The District ranks high, Virginia low and Maryland last in a new ranking of charter school laws that seeks to promote growth of the independently operated public schools as well as tighter oversight of charter applicants and low performers.

The ranking from the National Alliance for Public Charter Schools, to be released Wednesday, diverges from other pro-charter analyses, reflecting debate within the charter movement over accountability measures for schools that operate largely outside public school systems. The debate is significant because President Obama's administration is preparing to pick among states seeking a share of the $4 billion Race to the Top school reform fund. One criterion is whether state laws establish "successful conditions for high-performing charter schools and other innovative schools."

The five-year-old alliance, based in the District, has received backing from the Walton Family Foundation, the Bill & Melinda Gates Foundation and other charter advocates. The Joyce Foundation funded the ranking.

"State legislation really sets the bar for the charter school movement," said Nelson Smith, president and chief executive of the alliance. "When states combine equitable resources, real autonomy and tough accountability, charter schools flourish and meet the high expectations of parents and policymakers."

Minnesota placed first among 39 states and the District. Eleven states do not have laws permitting charter schools.

It was little surprise that the District, with a fast-growing charter sector of more than 28,000 students, placed second. The alliance cited the 1996 D.C. law as a model for autonomy, funding equity and facilities support. Virginia, with only a handful of charter schools, placed 35th. Maryland, with about three dozen, was 40th. The alliance said the state's 2003 law lacks solid quality control measures and fails to promote strong and effective processes for authorizing new charters.

"We recognize there are weaknesses in Maryland's public charter school program," said William Reinhard, a spokesman for the Maryland State Department of Education. But, he added: "We're fortunate in that our charter schools have been for the most part very successful. We haven't had a lot of turnover in charter schools that some states have."

The Center for Education Reform, another pro-charter organization in the District, has ranked state charter laws for more than a decade. Its latest ranking somewhat overlaps the alliance's -- both place Minnesota, the District and California in their top three -- but there are significant differences. The alliance ranks Georgia fourth, Colorado fifth and Massachusetts sixth.
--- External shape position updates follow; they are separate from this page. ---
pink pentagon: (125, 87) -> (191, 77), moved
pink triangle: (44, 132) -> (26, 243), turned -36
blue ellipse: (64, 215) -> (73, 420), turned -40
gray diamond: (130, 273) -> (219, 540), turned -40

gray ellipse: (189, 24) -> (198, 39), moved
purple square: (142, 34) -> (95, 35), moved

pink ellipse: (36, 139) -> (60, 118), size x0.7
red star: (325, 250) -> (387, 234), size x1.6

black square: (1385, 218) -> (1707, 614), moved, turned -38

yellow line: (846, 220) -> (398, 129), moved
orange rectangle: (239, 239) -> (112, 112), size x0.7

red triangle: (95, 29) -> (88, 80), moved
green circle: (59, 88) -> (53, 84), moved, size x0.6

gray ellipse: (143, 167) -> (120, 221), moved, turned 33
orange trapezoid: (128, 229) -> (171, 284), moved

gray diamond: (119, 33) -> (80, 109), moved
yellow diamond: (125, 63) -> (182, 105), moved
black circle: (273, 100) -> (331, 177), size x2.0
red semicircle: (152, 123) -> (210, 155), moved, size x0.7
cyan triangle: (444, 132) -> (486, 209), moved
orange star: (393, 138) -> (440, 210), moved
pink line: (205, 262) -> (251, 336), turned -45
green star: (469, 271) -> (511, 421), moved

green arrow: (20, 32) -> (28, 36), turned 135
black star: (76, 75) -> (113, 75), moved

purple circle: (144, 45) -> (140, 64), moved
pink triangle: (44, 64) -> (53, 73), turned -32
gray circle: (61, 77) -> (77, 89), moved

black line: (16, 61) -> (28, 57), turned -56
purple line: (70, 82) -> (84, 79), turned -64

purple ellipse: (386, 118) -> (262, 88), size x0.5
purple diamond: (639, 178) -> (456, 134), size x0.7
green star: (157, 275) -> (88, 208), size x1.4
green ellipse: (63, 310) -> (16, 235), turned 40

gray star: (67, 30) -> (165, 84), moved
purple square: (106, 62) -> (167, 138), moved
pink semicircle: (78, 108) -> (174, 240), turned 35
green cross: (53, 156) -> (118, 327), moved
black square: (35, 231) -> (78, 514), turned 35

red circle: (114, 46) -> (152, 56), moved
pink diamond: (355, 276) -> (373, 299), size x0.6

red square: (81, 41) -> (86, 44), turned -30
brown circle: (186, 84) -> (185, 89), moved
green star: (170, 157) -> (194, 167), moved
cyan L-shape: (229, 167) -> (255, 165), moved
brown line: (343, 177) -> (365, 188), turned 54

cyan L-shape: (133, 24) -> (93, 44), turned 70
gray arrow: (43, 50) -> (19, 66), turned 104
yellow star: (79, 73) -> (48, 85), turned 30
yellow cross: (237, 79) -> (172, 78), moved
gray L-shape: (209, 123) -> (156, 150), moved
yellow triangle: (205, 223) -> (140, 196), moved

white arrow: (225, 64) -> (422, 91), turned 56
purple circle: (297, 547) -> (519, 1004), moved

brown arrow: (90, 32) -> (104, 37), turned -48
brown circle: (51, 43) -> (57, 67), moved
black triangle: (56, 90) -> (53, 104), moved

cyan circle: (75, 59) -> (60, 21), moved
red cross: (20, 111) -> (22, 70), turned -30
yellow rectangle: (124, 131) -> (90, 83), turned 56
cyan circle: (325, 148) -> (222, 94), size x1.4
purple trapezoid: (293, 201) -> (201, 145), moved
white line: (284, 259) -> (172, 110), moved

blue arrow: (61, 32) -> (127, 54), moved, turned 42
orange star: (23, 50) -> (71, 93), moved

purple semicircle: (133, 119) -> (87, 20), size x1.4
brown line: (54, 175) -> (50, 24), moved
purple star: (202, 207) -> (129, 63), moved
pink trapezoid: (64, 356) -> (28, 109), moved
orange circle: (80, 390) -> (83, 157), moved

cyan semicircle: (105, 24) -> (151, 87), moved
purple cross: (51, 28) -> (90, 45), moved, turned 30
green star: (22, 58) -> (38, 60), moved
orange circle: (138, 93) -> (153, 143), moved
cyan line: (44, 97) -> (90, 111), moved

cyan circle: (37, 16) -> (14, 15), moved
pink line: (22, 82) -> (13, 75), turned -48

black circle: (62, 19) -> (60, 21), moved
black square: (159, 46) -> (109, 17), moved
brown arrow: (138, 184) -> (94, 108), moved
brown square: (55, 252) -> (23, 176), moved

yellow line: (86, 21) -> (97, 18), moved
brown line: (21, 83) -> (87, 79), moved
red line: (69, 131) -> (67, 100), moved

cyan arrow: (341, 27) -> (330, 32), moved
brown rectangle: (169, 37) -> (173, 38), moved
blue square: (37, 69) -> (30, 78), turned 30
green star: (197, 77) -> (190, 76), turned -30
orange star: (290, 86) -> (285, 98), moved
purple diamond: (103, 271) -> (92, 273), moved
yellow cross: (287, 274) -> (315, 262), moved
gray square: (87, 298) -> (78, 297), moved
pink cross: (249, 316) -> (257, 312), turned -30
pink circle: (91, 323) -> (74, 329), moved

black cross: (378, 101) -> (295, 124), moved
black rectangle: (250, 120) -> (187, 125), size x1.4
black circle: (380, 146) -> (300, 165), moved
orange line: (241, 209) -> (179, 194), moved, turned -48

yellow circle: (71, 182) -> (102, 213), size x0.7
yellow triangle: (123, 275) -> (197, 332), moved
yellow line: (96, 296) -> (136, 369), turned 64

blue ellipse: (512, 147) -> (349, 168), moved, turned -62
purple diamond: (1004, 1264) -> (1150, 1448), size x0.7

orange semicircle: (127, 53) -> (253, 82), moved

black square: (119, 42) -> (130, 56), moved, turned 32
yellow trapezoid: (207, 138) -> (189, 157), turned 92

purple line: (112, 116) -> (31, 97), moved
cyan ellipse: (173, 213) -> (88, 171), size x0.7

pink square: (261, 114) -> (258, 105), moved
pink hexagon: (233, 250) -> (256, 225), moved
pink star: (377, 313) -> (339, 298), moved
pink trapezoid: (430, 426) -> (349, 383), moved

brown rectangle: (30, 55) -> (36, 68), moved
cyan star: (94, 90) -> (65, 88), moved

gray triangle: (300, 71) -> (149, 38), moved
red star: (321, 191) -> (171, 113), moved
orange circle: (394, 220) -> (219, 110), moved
The center places them 14th, seventh and 18th, respectively.

Jeanne Allen, the center's president, said the alliance puts "a much bigger premium on government regulation of the charter movement." Allen said that her organization better reflects the point of view of "rank and file schools that deal with authorizers and bureaucracy every day."

Todd Ziebarth, an alliance vice president, said Allen held "an outdated view."

Without taking sides, Education Secretary Arne Duncan issued a supportive statement in an alliance news release. "We're encouraged that the National Alliance for Public Charter Schools supports creation of better charter school laws as models of learning," Duncan said, "and we encourage authorizers to hold charters accountable for student performance."